### PROBLEM REQUIREMENTS:
Render as a numbered list, omitting any blank lines, only the lines of the items below from the line with "family: Tortricidae" to the line with "common name: Small dusty wave", both lines included.
====== PROVIDED ENTRIES
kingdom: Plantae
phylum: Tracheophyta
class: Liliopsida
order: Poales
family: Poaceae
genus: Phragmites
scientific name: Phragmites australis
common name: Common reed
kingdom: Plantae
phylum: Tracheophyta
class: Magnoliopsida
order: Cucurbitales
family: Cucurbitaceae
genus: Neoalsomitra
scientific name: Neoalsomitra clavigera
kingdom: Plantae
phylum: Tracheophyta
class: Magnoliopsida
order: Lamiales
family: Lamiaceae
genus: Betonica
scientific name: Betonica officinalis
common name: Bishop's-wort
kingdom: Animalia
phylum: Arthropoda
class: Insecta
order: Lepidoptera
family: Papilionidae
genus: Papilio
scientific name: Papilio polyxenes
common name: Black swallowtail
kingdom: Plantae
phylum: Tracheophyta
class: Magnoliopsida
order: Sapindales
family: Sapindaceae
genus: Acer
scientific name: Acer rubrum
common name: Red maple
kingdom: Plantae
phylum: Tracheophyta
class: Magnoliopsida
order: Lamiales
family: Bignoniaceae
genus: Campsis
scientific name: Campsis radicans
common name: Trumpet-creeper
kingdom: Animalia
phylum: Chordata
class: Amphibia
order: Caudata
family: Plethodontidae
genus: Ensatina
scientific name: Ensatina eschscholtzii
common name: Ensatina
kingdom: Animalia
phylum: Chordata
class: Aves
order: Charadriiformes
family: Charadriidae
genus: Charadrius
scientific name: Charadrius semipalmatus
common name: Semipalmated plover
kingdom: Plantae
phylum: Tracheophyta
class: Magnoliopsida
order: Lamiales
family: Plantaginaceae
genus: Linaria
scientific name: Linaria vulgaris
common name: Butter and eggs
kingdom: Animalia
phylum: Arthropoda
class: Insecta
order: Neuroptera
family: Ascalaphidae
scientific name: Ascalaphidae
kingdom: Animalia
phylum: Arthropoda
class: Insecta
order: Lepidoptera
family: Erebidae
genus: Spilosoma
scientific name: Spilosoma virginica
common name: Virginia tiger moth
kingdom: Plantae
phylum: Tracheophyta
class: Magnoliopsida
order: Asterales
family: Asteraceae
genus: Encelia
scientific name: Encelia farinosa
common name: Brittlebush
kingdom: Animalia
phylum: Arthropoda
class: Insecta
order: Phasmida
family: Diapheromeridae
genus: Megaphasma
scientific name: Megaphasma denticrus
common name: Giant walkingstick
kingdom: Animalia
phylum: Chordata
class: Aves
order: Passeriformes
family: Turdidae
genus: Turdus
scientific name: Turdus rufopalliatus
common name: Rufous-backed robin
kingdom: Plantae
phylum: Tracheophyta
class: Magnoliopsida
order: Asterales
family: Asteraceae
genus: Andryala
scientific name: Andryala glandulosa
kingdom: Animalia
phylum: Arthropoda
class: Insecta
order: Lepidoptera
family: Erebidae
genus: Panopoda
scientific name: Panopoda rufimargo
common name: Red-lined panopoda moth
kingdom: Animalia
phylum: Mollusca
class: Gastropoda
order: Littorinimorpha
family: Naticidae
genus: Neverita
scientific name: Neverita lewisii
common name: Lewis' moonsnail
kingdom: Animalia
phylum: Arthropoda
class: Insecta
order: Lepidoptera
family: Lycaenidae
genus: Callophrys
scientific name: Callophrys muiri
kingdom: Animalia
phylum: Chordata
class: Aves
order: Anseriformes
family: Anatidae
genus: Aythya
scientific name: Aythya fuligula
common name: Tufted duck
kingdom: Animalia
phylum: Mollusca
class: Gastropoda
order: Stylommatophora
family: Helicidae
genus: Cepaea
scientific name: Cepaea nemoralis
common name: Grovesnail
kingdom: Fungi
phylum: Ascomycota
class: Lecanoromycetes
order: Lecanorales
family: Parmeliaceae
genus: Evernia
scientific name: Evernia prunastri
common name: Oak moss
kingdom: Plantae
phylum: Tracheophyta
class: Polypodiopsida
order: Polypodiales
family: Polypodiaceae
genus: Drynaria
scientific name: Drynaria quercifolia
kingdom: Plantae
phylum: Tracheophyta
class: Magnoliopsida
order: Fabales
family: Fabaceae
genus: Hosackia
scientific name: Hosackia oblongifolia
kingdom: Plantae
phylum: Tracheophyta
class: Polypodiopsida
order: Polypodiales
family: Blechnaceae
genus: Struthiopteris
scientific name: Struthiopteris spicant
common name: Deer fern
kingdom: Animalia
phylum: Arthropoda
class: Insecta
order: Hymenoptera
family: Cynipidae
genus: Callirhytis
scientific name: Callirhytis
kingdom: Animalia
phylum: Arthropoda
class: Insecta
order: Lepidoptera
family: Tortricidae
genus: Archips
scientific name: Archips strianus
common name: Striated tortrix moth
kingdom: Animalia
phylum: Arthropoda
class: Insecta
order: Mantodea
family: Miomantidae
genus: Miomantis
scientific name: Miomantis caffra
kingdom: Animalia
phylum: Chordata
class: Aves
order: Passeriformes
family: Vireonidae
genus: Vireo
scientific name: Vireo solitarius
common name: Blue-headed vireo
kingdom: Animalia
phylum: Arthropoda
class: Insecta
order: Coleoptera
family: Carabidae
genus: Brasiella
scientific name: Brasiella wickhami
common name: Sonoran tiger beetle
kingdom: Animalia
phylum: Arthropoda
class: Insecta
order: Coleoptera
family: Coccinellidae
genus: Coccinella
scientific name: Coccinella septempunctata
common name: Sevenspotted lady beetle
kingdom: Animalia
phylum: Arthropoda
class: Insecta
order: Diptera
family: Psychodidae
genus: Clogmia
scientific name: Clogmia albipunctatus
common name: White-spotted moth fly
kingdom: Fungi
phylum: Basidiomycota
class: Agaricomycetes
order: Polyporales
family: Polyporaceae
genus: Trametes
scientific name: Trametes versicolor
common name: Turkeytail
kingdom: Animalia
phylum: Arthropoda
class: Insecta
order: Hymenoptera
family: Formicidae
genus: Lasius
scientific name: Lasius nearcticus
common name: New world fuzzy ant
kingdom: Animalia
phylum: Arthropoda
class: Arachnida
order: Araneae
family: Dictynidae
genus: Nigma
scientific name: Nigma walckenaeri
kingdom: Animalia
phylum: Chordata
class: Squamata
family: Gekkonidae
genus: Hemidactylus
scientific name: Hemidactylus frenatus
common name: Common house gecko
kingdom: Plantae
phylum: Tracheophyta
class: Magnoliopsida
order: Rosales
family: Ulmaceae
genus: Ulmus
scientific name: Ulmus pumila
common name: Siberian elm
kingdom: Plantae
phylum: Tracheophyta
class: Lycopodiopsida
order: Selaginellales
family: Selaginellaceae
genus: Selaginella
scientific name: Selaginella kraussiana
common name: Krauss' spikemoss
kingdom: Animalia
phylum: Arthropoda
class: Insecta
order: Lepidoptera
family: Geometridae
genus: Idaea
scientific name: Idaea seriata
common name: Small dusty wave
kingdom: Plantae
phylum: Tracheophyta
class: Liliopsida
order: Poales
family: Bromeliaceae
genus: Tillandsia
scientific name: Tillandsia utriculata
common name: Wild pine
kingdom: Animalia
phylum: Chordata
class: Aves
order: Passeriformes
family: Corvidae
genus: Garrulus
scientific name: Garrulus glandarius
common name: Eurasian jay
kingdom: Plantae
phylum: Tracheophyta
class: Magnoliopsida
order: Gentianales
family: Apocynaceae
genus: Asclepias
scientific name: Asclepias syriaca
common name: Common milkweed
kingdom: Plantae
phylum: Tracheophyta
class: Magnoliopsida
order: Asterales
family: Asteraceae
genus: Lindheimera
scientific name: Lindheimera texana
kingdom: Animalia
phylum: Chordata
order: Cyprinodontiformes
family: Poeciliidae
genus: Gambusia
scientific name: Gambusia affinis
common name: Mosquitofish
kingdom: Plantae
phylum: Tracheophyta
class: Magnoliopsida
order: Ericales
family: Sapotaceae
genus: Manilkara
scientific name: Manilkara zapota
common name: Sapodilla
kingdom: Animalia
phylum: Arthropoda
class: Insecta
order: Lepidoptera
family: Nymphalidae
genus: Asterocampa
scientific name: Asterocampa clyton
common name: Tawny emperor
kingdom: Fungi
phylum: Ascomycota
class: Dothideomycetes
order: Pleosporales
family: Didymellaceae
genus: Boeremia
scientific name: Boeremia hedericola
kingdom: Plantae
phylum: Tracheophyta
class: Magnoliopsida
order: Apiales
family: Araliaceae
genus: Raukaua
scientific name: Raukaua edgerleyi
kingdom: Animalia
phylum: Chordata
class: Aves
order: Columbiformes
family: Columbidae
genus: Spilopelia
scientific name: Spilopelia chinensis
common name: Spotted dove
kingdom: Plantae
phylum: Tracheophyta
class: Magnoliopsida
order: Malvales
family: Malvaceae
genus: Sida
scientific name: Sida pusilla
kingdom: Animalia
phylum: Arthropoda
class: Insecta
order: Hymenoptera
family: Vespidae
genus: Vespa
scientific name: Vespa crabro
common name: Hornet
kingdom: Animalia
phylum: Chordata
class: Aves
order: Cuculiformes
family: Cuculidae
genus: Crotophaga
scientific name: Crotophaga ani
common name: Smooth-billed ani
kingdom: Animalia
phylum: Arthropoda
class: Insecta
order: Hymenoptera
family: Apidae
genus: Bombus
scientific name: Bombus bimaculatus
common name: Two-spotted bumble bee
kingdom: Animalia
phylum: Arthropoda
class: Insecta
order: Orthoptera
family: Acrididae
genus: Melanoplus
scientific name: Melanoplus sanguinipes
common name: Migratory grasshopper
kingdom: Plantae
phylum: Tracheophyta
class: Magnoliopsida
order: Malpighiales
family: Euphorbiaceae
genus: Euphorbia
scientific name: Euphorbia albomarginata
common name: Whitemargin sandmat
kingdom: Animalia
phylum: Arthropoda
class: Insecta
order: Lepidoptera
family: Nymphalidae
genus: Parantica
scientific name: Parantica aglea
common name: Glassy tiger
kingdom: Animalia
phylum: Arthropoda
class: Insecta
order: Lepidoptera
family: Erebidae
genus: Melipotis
============
### TASK RESULT:
1. family: Tortricidae
2. genus: Archips
3. scientific name: Archips strianus
4. common name: Striated tortrix moth
5. kingdom: Animalia
6. phylum: Arthropoda
7. class: Insecta
8. order: Mantodea
9. family: Miomantidae
10. genus: Miomantis
11. scientific name: Miomantis caffra
12. kingdom: Animalia
13. phylum: Chordata
14. class: Aves
15. order: Passeriformes
16. family: Vireonidae
17. genus: Vireo
18. scientific name: Vireo solitarius
19. common name: Blue-headed vireo
20. kingdom: Animalia
21. phylum: Arthropoda
22. class: Insecta
23. order: Coleoptera
24. family: Carabidae
25. genus: Brasiella
26. scientific name: Brasiella wickhami
27. common name: Sonoran tiger beetle
28. kingdom: Animalia
29. phylum: Arthropoda
30. class: Insecta
31. order: Coleoptera
32. family: Coccinellidae
33. genus: Coccinella
34. scientific name: Coccinella septempunctata
35. common name: Sevenspotted lady beetle
36. kingdom: Animalia
37. phylum: Arthropoda
38. class: Insecta
39. order: Diptera
40. family: Psychodidae
41. genus: Clogmia
42. scientific name: Clogmia albipunctatus
43. common name: White-spotted moth fly
44. kingdom: Fungi
45. phylum: Basidiomycota
46. class: Agaricomycetes
47. order: Polyporales
48. family: Polyporaceae
49. genus: Trametes
50. scientific name: Trametes versicolor
51. common name: Turkeytail
52. kingdom: Animalia
53. phylum: Arthropoda
54. class: Insecta
55. order: Hymenoptera
56. family: Formicidae
57. genus: Lasius
58. scientific name: Lasius nearcticus
59. common name: New world fuzzy ant
60. kingdom: Animalia
61. phylum: Arthropoda
62. class: Arachnida
63. order: Araneae
64. family: Dictynidae
65. genus: Nigma
66. scientific name: Nigma walckenaeri
67. kingdom: Animalia
68. phylum: Chordata
69. class: Squamata
70. family: Gekkonidae
71. genus: Hemidactylus
72. scientific name: Hemidactylus frenatus
73. common name: Common house gecko
74. kingdom: Plantae
75. phylum: Tracheophyta
76. class: Magnoliopsida
77. order: Rosales
78. family: Ulmaceae
79. genus: Ulmus
80. scientific name: Ulmus pumila
81. common name: Siberian elm
82. kingdom: Plantae
83. phylum: Tracheophyta
84. class: Lycopodiopsida
85. order: Selaginellales
86. family: Selaginellaceae
87. genus: Selaginella
88. scientific name: Selaginella kraussiana
89. common name: Krauss' spikemoss
90. kingdom: Animalia
91. phylum: Arthropoda
92. class: Insecta
93. order: Lepidoptera
94. family: Geometridae
95. genus: Idaea
96. scientific name: Idaea seriata
97. common name: Small dusty wave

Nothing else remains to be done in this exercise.